Both alternatives that the OP provides also iterate over all the elements of the set. The ArrayList constructor internally invokes toArray() and both toArray() and toArray(Object[]) (implemented in AbstractCollection and not overridden) internally iterate over all the elements of the set. So this answer describes a way to do the same without the overhead of creating temporary arrays and ArrayList objects. So it's a least as fast (if HotSpot can eliminate the temporaries) or faster than both of the OP's suggestions.
Nir Alfasi almost 10 years

@ErwinBolwidt as I wrote on my second comment - all the solutions provided on this page are O(n).
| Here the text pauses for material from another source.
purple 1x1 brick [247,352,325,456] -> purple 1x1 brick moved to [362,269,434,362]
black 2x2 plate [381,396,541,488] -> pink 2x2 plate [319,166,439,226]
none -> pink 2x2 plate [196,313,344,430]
If you claim that one of them is faster you should prove your claim by benchmarking the three...
Erwin Bolwidt almost 10 years

No you don't. Please read my comment. Since the two methods suggested by the OP do exactly what @Juvanis does, plus more (allocate object and array) then you can prove that Juvanis solution does less work, which is a good definition of "more efficient".Btw you brought in the big-O notation, the OP never mentioned it.